What is expected =
Below is a block of entries; repeat exactly the lines starting at the line that contains "left back paw: (184, 639)" and ending at the line that contains "left front paw: (566, 653)", both included.

Material shown =
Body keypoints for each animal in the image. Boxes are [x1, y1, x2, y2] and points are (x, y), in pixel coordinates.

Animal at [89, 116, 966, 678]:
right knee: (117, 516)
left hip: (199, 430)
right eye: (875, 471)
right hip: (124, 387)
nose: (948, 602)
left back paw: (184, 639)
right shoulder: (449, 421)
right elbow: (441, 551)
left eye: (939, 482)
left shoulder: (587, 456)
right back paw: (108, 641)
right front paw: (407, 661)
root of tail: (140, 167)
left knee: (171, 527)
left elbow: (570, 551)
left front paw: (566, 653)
* * *
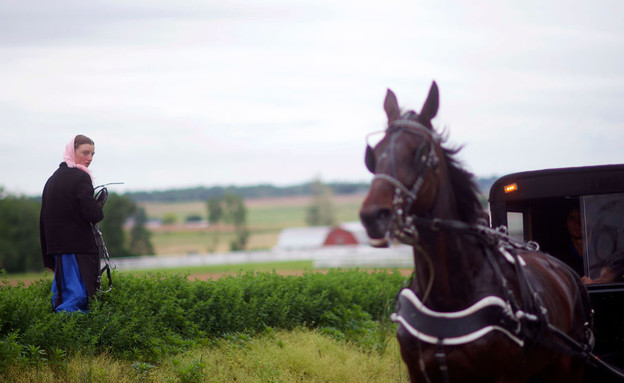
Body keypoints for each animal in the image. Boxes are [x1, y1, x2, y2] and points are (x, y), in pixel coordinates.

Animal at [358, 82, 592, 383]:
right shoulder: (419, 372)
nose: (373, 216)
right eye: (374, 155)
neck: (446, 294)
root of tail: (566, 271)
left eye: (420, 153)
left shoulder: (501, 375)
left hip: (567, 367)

Answer section =
left back paw: (184, 639)
right shoulder: (449, 421)
right elbow: (441, 551)
left eye: (939, 482)
left shoulder: (587, 456)
right back paw: (108, 641)
right front paw: (407, 661)
root of tail: (140, 167)
left knee: (171, 527)
left elbow: (570, 551)
left front paw: (566, 653)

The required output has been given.